Tuesday, June 4, 2013

Equities: Dear Albert Edwards, Where is the Correction I Keep Hearing About? (MORT; MORL; REM)

Good grief.
The market isn't up every single day so we hear all this talk about "the correction".
(scare quotes mandatory)

The S&P hit its all-time record intra-day high, 1,687.18, on May 22. That was 12 days ago. the index is off a bit under 3%.

I actually couldn't believe it was that little and thought I had missed something so I had to do the math.
Down 2.77% in a couple weeks.
Perhaps we are confusing the U.S. market with Japan's Nikkei?
Chart forS&P 500 (^GSPC)

Speaking of Japan, the one note of caution shows up in the candlestick chart:
Chart forS&P 500 (^GSPC)
The day the index set its high it actually closed lower than it opened, not constructive or, as Stockcharts puts it:
Candlesticks with a long upper shadow and short lower shadow indicate that buyers dominated during the session, and bid prices higher. However, sellers later forced prices down from their highs, and the weak close created a long upper shadow.
From FT Alphaville:
The bear and the moron
SocGen’s bathed-bear Albert Edward has been forced by overwhelming rage to look past the rich vein of Abenomics to the UK’s George Osborne. It’s the Chancellor’s latest meddling with the housing market that has got Edwards so inflamed:
George Osborne in his March budget proposed an unusually misguided piece of government interference in the housing market. The measures will see government provide lenders with a guarantee of up to 20 per cent of a mortgage in an attempt to encourage lending to borrowers with small deposits. This means that if a borrower defaults on a loan, the taxpayer will be liable for a proportion of the losses. Numerous critics of George Osborne’s scheme range from the IMF to the outgoing Bank of England Governor Mervyn King, who said “We do not want what the US has, which is a government-guaranteed mortgage market, and they are desperately trying to find a way out of that position.”...MORE
Yes, yes I know the mortgage REITS and other so -called bond substitutes are down but even the ETRACS Monthly Pay 2xLeveraged Mortgage REIT ETN is only down 28% from its all-time high:
 Chart forUBS E-TRACS Mthly Pay 2x Mortg REIT ETN (MORL)
That's a double leveraged play on entities which borrow money to buy long term debt. It's a wonder it's not down 50%.

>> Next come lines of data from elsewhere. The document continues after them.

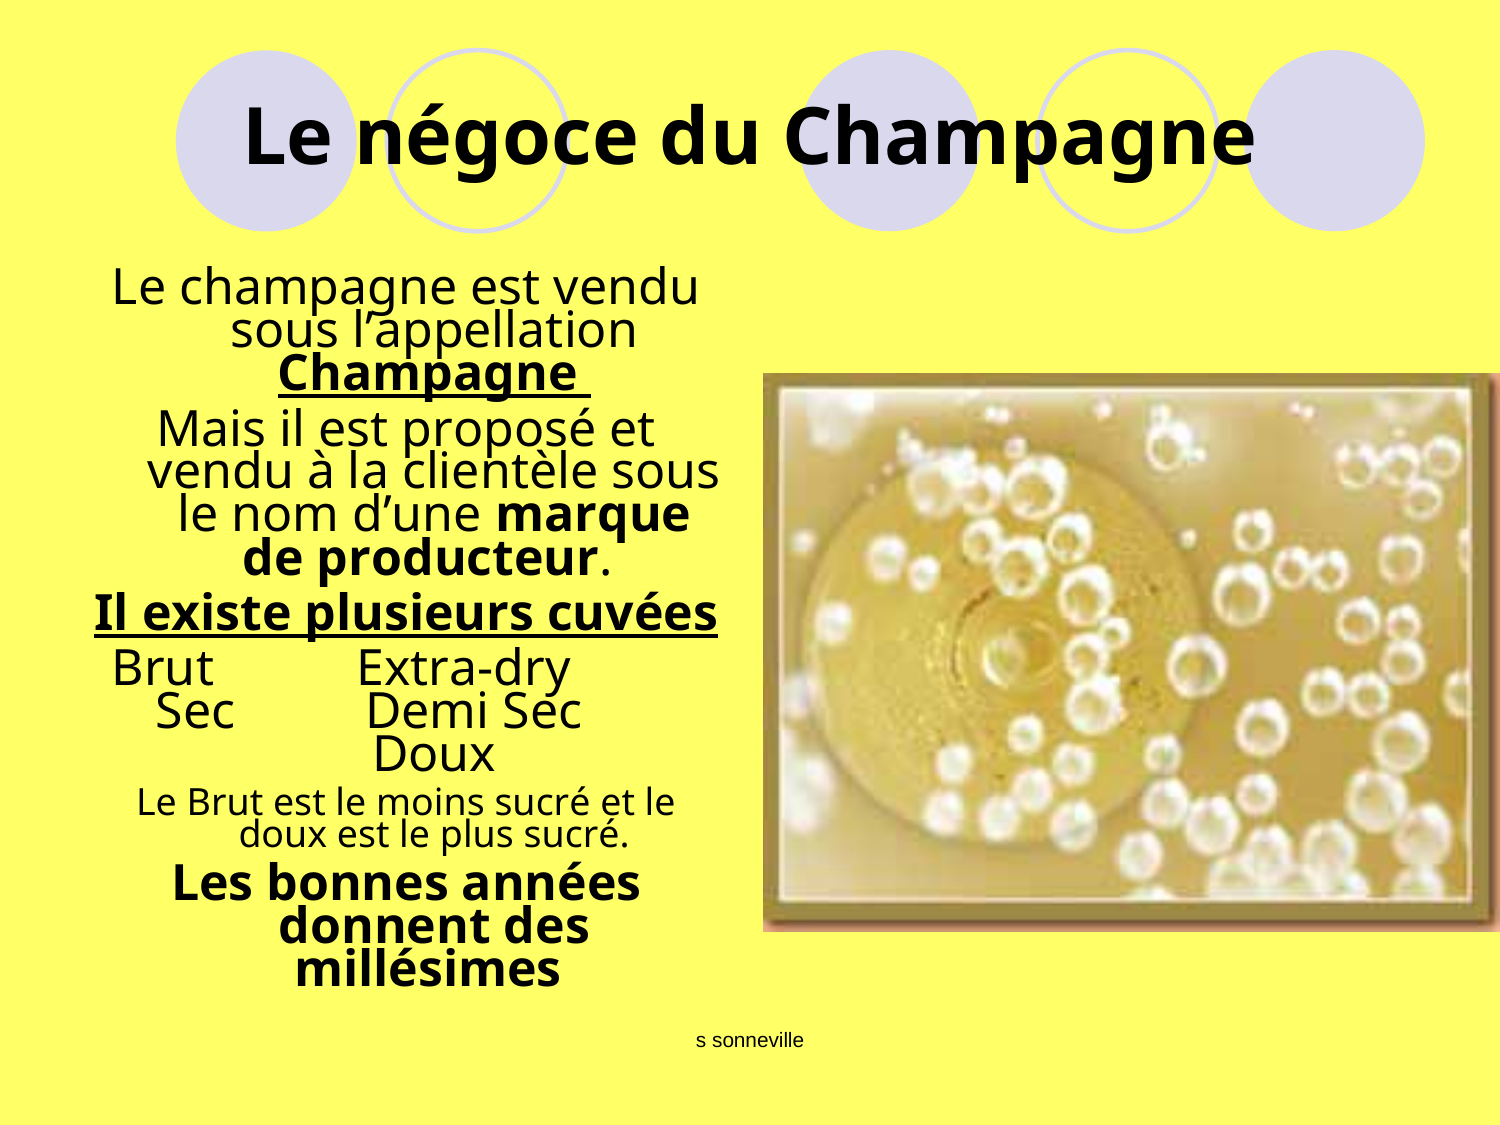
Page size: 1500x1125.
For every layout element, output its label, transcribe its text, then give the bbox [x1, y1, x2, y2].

title Le négoce du Champagne [75, 45, 1426, 233]
list Le champagne est vendu sous l’appellation Champagne Mais il est proposé et vendu à la clientèle sous le nom d’une marque de producteur. Il existe plusieurs cuvées Brut Extra-dry Sec Demi Sec Doux Le Brut est le moins sucré et le doux est le plus sucré. Les bonnes années donnent des millésimes [75, 262, 738, 1037]
picture [763, 373, 1500, 932]
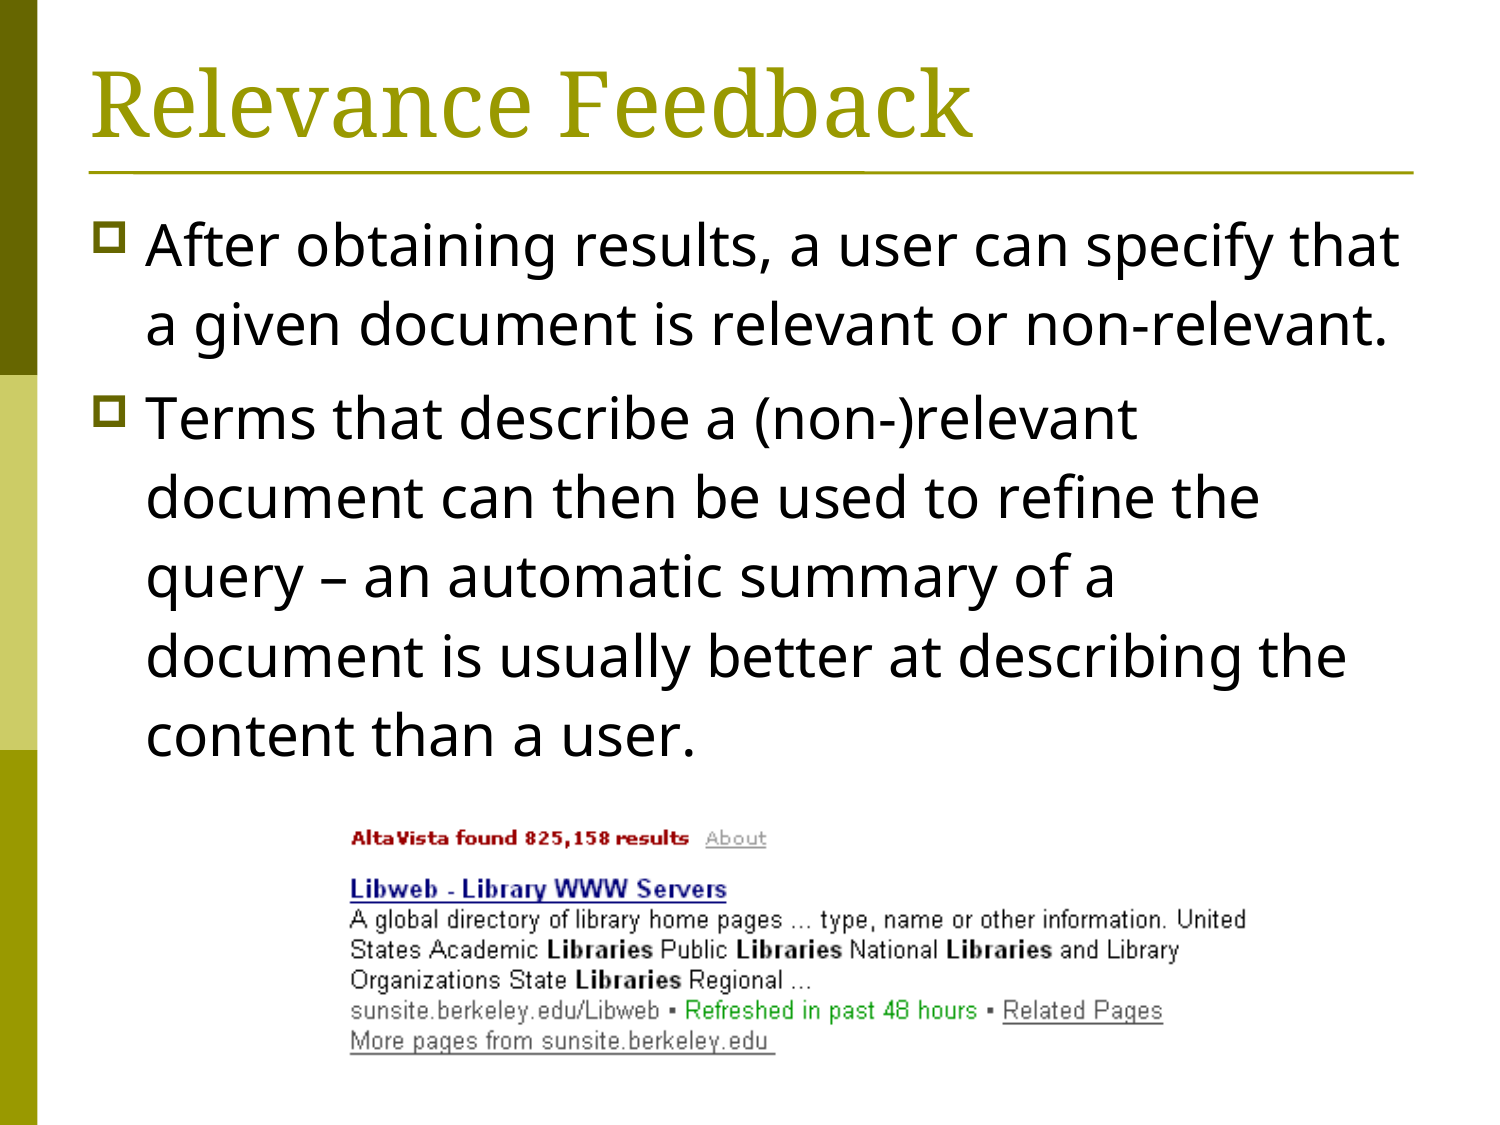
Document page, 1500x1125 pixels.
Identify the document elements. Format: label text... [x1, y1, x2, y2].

Back in the day, the REIT biz grew from $1 Billion to $21 Billion 1969-1973 and of that $20 Billion growth 3/4 went to mortgage REITS which promptly declined 85% in 1974.
Good times.

You've seen no mention of these beasties or MLP's or leveraged loans here in our little corner of the www, that stuff scares the hell out of me.
Give me options on natural gas futures any day.

MORT (love that symbol, "Death" in French) is the Market Vectors Mortgage REIT ETF, down 14.4% from the high.
REM, the iShares FTSE NAREIT Mortgage Plus Capped Index Fund is off 14.1%.